From 3d55652ba3b8e9d21f4cdeb60fef4fff5b783bcb Mon Sep 17 00:00:00 2001
From: Ming Ding <dm_thu@qq.com>
Date: Thu, 28 Oct 2021 09:12:20 +0000
Subject: [PATCH] fix glm mask bug

---
 inference_glm.py               | 5 +++--
 training/deepspeed_training.py | 6 ++++++
 2 files changed, 9 insertions(+), 2 deletions(-)

diff --git a/inference_glm.py b/inference_glm.py
index 0e5e44d..a295e41 100644
--- a/inference_glm.py
+++ b/inference_glm.py
@@ -32,6 +32,7 @@ def get_masks_and_position_ids_glm(seq, mask_position, context_length):
 
     attention_mask = torch.ones((1, len(seq), len(seq)), device=tokens.device)
     attention_mask.tril_()
+    attention_mask[..., :context_length] = 1
     attention_mask.unsqueeze_(1)
 
     position_ids = torch.zeros(2, len(seq), device=tokens.device, dtype=torch.long)
@@ -71,7 +72,7 @@ def main(args):
         seq = [tokenizer.get_command('ENC').Id] + seq
         if not raw_text.endswith('MASK]'):
             seq = seq + [tokenizer.get_command('eos').Id]

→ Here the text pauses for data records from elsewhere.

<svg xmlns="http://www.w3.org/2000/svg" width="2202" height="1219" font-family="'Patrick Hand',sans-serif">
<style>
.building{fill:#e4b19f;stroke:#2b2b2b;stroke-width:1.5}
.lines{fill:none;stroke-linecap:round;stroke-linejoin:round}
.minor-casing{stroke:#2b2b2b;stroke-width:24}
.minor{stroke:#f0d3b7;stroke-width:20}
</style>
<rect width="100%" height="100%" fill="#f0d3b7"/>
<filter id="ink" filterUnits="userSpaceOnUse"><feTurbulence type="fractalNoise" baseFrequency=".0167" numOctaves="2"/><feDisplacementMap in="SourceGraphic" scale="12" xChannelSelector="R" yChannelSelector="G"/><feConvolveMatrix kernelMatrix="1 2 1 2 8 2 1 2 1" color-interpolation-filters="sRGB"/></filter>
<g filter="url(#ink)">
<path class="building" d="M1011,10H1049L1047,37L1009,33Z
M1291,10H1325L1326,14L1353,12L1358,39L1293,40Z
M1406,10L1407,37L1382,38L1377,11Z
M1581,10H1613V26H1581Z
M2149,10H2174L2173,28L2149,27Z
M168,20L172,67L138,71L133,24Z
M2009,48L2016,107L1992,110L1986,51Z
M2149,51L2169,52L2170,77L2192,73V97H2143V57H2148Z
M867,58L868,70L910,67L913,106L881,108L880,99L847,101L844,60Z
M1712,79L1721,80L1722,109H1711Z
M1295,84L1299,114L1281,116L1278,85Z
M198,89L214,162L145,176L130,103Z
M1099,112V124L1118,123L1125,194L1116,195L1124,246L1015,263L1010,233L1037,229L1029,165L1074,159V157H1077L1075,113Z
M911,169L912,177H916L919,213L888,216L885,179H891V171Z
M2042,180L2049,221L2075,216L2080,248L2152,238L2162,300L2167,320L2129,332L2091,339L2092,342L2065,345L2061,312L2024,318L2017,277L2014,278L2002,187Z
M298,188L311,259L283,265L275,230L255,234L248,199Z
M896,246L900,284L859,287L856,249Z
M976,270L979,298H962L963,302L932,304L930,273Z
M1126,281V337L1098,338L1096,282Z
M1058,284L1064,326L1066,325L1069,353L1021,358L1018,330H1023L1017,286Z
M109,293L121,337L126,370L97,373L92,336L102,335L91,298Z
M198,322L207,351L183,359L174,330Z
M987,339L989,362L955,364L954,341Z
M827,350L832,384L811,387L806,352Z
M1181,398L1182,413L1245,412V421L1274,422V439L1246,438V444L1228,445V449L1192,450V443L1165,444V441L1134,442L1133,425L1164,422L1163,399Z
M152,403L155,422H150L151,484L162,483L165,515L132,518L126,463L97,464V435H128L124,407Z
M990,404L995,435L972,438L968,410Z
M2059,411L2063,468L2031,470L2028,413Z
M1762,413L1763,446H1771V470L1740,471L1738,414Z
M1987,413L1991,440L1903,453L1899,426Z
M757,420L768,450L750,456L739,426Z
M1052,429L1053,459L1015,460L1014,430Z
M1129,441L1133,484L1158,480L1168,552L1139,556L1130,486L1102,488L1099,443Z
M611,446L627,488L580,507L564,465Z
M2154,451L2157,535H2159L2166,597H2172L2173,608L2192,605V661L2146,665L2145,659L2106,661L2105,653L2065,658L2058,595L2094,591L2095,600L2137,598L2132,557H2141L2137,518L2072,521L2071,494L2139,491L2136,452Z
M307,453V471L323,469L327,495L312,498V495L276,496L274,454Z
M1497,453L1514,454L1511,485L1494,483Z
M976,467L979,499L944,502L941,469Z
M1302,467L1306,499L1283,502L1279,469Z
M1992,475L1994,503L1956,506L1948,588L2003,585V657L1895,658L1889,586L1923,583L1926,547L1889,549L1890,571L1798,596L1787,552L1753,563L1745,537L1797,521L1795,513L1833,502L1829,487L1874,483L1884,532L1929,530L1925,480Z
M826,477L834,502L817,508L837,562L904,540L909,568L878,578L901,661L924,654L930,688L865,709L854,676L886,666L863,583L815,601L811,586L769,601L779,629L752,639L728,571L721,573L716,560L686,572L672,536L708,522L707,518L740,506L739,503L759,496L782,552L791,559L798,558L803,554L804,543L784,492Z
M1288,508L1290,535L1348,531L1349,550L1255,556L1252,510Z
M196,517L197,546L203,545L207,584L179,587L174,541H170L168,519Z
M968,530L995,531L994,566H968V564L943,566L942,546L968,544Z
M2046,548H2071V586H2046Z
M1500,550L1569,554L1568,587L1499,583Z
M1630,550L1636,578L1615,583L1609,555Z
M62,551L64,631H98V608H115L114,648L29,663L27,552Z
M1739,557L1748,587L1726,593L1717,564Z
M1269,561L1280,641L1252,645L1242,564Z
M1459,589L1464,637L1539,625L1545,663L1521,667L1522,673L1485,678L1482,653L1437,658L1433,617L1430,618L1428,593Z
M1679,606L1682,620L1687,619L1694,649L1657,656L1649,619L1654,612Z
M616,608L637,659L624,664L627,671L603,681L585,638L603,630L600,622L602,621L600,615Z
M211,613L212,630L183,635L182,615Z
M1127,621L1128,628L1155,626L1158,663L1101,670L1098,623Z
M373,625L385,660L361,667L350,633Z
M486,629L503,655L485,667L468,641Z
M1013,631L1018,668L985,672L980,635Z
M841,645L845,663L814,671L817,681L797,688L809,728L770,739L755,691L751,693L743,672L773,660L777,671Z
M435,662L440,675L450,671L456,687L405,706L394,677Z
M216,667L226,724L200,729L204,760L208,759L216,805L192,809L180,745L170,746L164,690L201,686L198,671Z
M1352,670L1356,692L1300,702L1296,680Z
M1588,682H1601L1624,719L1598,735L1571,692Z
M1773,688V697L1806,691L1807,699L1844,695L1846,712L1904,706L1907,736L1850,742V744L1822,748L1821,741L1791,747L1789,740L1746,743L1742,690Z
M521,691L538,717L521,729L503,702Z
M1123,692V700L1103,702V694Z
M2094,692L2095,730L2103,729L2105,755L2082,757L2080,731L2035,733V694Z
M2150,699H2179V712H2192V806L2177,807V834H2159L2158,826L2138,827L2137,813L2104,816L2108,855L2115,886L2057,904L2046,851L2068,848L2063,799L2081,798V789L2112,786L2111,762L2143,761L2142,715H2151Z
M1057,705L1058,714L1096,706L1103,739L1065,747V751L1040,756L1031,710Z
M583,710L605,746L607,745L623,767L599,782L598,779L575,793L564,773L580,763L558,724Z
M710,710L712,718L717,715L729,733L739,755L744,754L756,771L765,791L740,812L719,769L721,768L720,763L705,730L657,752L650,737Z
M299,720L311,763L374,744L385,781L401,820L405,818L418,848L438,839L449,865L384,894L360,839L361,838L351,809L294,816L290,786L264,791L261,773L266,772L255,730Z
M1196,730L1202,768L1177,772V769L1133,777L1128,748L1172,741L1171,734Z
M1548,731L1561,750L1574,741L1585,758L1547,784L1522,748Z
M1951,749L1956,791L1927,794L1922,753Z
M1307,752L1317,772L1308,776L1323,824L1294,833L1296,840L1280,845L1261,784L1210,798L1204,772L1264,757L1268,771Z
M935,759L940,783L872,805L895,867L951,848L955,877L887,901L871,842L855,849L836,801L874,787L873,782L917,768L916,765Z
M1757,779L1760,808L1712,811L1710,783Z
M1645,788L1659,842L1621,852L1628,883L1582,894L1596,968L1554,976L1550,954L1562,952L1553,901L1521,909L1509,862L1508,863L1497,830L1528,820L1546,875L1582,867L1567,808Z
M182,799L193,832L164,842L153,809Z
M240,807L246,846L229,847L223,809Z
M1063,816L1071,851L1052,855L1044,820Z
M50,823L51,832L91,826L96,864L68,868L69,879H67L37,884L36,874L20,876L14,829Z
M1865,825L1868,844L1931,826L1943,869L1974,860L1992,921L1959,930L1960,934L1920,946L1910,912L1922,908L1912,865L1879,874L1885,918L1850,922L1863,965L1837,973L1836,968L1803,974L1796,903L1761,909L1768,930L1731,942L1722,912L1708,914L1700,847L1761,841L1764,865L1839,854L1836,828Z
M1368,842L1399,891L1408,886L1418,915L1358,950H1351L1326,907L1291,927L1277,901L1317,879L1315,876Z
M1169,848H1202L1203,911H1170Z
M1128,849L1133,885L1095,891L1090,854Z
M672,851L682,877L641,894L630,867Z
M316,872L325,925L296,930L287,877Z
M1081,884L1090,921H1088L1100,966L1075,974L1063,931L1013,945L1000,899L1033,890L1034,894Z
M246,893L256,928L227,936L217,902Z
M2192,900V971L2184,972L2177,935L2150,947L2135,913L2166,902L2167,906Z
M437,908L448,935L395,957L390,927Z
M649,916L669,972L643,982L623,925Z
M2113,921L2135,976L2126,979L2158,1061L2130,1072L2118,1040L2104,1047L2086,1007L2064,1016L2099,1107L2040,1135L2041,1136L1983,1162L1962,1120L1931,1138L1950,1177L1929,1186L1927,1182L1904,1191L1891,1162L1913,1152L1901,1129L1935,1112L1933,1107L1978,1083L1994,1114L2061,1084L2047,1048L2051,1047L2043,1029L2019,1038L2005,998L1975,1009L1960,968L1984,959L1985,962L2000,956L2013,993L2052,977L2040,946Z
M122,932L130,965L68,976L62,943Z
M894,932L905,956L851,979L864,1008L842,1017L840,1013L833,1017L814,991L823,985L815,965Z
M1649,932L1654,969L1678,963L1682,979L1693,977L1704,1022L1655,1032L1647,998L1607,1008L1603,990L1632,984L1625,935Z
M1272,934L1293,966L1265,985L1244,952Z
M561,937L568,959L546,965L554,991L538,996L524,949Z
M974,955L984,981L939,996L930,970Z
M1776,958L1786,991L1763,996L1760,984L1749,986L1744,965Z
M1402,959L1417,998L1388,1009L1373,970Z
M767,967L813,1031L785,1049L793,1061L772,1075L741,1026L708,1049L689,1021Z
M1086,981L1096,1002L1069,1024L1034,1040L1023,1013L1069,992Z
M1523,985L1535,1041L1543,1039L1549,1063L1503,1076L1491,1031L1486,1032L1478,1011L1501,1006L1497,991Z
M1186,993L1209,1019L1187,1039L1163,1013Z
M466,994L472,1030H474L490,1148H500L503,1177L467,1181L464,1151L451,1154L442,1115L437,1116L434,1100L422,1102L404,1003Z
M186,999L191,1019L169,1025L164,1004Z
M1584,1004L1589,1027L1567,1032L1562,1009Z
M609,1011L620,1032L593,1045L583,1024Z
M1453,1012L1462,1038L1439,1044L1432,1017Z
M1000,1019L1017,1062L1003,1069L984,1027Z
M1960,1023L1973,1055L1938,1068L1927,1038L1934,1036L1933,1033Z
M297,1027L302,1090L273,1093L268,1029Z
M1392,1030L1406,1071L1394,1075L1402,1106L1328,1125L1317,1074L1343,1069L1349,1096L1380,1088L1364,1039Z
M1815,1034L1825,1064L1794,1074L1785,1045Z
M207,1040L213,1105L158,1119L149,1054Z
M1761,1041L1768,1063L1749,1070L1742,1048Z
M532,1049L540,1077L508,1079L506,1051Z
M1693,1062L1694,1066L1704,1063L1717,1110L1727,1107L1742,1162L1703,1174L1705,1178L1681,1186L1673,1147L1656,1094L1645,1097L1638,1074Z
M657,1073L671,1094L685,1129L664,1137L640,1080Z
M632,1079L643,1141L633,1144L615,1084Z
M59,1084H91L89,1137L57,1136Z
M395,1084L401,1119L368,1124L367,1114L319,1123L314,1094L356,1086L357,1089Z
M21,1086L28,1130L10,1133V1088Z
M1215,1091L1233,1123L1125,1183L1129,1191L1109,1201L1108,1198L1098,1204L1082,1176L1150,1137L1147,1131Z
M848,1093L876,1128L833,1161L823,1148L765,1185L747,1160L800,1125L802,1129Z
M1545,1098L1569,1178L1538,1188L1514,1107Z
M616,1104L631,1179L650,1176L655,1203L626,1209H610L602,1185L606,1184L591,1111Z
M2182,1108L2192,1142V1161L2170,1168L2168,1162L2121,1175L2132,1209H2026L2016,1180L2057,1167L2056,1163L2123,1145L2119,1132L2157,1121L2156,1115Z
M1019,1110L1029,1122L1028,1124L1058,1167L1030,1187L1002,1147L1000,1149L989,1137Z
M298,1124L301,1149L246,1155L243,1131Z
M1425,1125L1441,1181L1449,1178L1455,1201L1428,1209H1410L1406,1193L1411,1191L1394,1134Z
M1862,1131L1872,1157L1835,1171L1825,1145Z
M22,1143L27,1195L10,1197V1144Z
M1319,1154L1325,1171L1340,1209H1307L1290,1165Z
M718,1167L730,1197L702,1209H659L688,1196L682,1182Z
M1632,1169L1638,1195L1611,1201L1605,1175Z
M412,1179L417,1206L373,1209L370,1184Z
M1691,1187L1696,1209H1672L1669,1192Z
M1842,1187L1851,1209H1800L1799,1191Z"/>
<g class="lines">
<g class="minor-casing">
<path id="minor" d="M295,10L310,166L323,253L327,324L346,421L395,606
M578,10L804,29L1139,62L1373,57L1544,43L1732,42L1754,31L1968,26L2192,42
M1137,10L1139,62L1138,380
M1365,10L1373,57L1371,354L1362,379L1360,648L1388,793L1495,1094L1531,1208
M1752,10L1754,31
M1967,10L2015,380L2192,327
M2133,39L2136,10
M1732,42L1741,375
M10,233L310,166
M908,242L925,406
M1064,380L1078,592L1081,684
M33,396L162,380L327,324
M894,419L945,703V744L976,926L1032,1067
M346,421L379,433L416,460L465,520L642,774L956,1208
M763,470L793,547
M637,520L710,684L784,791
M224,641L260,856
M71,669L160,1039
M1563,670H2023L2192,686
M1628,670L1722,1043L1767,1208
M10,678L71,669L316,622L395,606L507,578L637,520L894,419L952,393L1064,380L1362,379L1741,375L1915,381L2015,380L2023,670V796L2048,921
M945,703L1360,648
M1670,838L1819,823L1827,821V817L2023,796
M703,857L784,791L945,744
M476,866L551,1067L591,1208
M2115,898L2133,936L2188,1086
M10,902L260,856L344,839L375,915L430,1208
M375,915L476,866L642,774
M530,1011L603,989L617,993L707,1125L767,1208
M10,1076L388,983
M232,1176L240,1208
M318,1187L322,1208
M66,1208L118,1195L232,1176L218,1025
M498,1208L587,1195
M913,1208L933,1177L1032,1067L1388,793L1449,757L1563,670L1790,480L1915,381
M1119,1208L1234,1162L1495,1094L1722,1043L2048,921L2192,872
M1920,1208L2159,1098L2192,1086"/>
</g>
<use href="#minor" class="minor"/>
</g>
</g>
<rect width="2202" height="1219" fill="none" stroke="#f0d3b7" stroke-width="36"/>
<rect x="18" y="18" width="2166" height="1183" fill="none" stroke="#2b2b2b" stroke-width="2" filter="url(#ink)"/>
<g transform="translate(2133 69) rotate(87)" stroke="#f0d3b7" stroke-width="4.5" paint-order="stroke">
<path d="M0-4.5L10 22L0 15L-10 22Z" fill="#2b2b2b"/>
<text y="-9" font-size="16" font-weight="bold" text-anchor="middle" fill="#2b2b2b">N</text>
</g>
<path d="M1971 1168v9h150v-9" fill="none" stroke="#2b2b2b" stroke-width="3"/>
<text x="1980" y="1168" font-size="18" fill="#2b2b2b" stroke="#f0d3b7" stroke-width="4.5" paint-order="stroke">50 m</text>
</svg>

-        print('raw text: ', raw_text)
+        print('raw text: {}\n'.format(raw_text))
         if len(seq) > args.max_sequence_length:
             raise ValueError('text too long.')
         
@@ -112,7 +113,7 @@ def main(args):
                 except ValueError:
                     unfinished = len(output)
                 bog = output.index(tokenizer.get_command('sop').Id)
-                output_list[i] = output[:mask_position] + output[bog+1:unfinished] + output[mask_position+1:bog]
+                output_list[i] = output[:mask_position] + output[bog:unfinished] + output[mask_position+1:bog]
             
             # prepare the next auto-regressive generation
             if mp_idx < len(mask_positions) - 1: 
diff --git a/training/deepspeed_training.py b/training/deepspeed_training.py
index 10538ac..e59c0bf 100644
--- a/training/deepspeed_training.py
+++ b/training/deepspeed_training.py
@@ -203,6 +203,12 @@ def get_params_for_weight_decay_optimization(module):
             no_weight_decay_params['params'].extend(
                 [p for n, p in list(module_._parameters.items())
                  if p is not None and n == 'bias' and p.requires_grad])
+
+    if len(weight_decay_params['params']) == 0:
+        return tuple(no_weight_decay_params)
+    elif len(no_weight_decay_params['params']) == 0:
+        return tuple(weight_decay_params)
+
     return weight_decay_params, no_weight_decay_params
 
 def get_optimizer_param_groups(model):
-- 
GitLab